*** EXCERPT ***
The Ministry of Public Enterprise has decided to change the zoning of 182 plots of industrial land owned by public-sector companies to real-estate use. The move is planned to help fund the restructuring of state-owned companies, said Hisham Tawfik, minister of public enterprise.
The ministry will sell the plots to the private sector. Companies affiliated to the ministry owed the ministries of petroleum and electricity and the National Investment Bank debts worth LE38 billion, Tawfik said.
The ministry was formed in the early 1990s to oversee the privatisation of publicly owned companies. The companies were divided among various holding companies according to their area of business.
There were 247 unused plots of land owned by companies affiliated to the ministry, with their size ranging from one to two million square metres, Tawfik told attendees at a meeting of the Egyptian Businessmen’s Association in March.
He confirmed that the majority of the unused plots were outside factory zones and did not affect production operations, adding that the revenues from the land sold off would be used to pay off debts and upgrade the companies.
According to Mohamed Halabi, a planning expert responsible for the divestment of assets at the Ministry of Public Enterprise, three plots of 300,000 square metres will first be sold in Cairo, Daqahliya, and Upper Egypt.
*** INPUT FOR THIS TASK ***
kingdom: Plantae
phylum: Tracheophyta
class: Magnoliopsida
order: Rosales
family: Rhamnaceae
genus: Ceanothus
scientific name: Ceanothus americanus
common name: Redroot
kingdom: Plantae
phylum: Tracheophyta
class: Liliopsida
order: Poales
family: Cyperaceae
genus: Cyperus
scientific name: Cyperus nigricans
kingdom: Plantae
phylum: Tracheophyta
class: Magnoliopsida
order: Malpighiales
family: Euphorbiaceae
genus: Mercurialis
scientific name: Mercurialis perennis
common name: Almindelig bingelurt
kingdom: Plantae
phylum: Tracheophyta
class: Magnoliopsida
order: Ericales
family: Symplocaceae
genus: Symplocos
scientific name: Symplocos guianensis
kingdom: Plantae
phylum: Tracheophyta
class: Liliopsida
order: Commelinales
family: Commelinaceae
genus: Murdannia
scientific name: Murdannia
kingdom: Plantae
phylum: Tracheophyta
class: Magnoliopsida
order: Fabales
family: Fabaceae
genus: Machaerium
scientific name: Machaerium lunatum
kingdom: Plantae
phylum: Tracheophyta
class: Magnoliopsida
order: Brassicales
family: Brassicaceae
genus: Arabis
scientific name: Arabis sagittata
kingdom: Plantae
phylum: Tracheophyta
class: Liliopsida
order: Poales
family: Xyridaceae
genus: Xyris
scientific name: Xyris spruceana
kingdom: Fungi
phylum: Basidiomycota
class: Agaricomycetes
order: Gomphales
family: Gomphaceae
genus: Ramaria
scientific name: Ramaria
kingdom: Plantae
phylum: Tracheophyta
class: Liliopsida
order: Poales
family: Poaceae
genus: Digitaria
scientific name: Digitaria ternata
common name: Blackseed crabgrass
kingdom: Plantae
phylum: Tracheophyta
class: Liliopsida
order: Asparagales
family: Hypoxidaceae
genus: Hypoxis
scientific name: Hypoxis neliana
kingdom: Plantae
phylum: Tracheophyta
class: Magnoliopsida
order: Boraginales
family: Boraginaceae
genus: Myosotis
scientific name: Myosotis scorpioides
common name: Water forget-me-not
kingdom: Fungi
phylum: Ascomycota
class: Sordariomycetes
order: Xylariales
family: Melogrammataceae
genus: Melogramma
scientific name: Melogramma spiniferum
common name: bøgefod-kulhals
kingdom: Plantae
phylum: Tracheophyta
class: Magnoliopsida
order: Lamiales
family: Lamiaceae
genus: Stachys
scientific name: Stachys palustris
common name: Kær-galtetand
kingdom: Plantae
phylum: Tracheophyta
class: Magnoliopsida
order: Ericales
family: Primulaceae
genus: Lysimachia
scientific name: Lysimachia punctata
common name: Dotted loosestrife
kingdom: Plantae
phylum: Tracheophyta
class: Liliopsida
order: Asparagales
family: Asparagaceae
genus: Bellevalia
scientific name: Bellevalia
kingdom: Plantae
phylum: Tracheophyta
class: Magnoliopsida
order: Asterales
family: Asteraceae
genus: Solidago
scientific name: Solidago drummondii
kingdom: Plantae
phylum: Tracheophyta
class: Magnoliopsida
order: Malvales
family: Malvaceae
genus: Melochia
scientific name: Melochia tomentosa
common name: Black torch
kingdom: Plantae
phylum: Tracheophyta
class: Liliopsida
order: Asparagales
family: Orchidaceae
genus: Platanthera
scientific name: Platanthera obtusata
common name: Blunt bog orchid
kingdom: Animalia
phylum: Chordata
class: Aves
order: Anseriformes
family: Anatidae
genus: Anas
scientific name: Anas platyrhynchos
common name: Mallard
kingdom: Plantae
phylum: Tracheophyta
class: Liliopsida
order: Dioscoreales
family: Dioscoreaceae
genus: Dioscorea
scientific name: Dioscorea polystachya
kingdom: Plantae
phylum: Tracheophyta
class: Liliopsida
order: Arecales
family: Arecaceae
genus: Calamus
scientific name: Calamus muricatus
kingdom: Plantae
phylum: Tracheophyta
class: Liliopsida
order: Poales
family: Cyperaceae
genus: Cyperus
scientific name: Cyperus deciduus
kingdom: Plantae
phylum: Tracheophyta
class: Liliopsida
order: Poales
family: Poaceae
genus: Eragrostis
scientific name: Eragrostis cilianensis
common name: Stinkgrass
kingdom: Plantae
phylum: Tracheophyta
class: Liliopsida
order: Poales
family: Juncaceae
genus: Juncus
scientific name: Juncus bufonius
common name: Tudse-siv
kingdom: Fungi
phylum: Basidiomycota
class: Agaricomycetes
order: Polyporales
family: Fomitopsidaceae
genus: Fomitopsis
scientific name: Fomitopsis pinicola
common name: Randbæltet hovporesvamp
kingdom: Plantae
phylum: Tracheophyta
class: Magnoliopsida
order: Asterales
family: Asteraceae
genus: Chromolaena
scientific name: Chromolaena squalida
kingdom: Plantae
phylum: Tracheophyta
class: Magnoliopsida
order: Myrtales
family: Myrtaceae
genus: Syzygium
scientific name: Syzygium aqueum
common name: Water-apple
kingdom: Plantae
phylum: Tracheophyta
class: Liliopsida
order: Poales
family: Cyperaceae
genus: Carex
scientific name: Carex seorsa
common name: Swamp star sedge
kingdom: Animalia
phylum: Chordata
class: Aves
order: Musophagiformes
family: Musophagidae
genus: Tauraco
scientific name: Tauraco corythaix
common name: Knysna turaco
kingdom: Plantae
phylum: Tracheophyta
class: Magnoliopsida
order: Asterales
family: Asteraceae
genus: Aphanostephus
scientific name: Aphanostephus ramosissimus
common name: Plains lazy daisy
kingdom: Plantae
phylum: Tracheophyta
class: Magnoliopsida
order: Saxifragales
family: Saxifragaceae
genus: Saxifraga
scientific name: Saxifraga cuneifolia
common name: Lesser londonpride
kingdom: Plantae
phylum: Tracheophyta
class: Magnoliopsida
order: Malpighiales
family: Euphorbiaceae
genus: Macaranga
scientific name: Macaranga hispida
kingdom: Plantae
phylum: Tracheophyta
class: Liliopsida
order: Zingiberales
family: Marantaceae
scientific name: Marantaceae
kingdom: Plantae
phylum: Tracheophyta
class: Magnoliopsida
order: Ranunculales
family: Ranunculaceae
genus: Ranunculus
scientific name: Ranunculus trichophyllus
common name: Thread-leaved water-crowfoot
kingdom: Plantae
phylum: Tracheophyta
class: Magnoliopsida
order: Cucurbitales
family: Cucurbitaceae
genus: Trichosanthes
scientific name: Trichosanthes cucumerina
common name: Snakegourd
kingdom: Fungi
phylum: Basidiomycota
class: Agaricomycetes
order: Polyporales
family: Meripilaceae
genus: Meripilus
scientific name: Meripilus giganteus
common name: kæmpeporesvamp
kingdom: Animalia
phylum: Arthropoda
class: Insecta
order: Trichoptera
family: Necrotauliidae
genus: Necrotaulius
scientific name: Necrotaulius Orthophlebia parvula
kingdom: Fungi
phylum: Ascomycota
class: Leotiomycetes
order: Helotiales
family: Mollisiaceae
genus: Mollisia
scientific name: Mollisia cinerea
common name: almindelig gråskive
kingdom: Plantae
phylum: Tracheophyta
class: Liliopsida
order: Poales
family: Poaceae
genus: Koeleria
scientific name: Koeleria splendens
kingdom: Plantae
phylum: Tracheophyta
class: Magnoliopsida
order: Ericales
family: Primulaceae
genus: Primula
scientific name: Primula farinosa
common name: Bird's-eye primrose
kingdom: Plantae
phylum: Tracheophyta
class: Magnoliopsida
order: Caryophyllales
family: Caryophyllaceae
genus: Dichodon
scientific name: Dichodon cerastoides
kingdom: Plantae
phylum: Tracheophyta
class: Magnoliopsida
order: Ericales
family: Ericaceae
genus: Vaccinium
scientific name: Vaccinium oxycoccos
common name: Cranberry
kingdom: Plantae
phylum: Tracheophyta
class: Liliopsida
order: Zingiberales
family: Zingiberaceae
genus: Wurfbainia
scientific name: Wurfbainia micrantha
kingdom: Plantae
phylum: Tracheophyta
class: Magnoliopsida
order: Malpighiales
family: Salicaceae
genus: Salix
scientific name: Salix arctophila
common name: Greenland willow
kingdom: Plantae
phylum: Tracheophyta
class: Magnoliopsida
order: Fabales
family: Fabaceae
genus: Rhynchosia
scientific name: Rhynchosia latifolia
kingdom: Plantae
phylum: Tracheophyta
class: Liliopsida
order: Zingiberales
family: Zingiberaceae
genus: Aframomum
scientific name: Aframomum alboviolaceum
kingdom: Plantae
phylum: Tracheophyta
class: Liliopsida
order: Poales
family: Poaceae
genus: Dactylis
***
▶ SHORT EXERCISE A
In the article on public-sector land, swap "Cairo" for "Alexandria" and give the part again that opens with the words "According to Mohamed" and closes with "and Upper Egypt.".
▶ SHORT EXERCISE B
Set out the part of the listing that opens with the line containing "genus: Ceanothus" and closes with the line containing "genus: Arabis" as a Markdown table with the columns Number and Record line, one row per line and no blank lines.
The article and the listing come from unrelated sources.

▶ FULL RESPONSE A
According to Mohamed Halabi, a planning expert responsible for the divestment of assets at the Ministry of Public Enterprise, three plots of 300,000 square metres will first be sold in Alexandria, Daqahliya, and Upper Egypt.

▶ FULL RESPONSE B
| Number | Record line |
|---|---|
| 1 | genus: Ceanothus |
| 2 | scientific name: Ceanothus americanus |
| 3 | common name: Redroot |
| 4 | kingdom: Plantae |
| 5 | phylum: Tracheophyta |
| 6 | class: Liliopsida |
| 7 | order: Poales |
| 8 | family: Cyperaceae |
| 9 | genus: Cyperus |
| 10 | scientific name: Cyperus nigricans |
| 11 | kingdom: Plantae |
| 12 | phylum: Tracheophyta |
| 13 | class: Magnoliopsida |
| 14 | order: Malpighiales |
| 15 | family: Euphorbiaceae |
| 16 | genus: Mercurialis |
| 17 | scientific name: Mercurialis perennis |
| 18 | common name: Almindelig bingelurt |
| 19 | kingdom: Plantae |
| 20 | phylum: Tracheophyta |
| 21 | class: Magnoliopsida |
| 22 | order: Ericales |
| 23 | family: Symplocaceae |
| 24 | genus: Symplocos |
| 25 | scientific name: Symplocos guianensis |
| 26 | kingdom: Plantae |
| 27 | phylum: Tracheophyta |
| 28 | class: Liliopsida |
| 29 | order: Commelinales |
| 30 | family: Commelinaceae |
| 31 | genus: Murdannia |
| 32 | scientific name: Murdannia |
| 33 | kingdom: Plantae |
| 34 | phylum: Tracheophyta |
| 35 | class: Magnoliopsida |
| 36 | order: Fabales |
| 37 | family: Fabaceae |
| 38 | genus: Machaerium |
| 39 | scientific name: Machaerium lunatum |
| 40 | kingdom: Plantae |
| 41 | phylum: Tracheophyta |
| 42 | class: Magnoliopsida |
| 43 | order: Brassicales |
| 44 | family: Brassicaceae |
| 45 | genus: Arabis |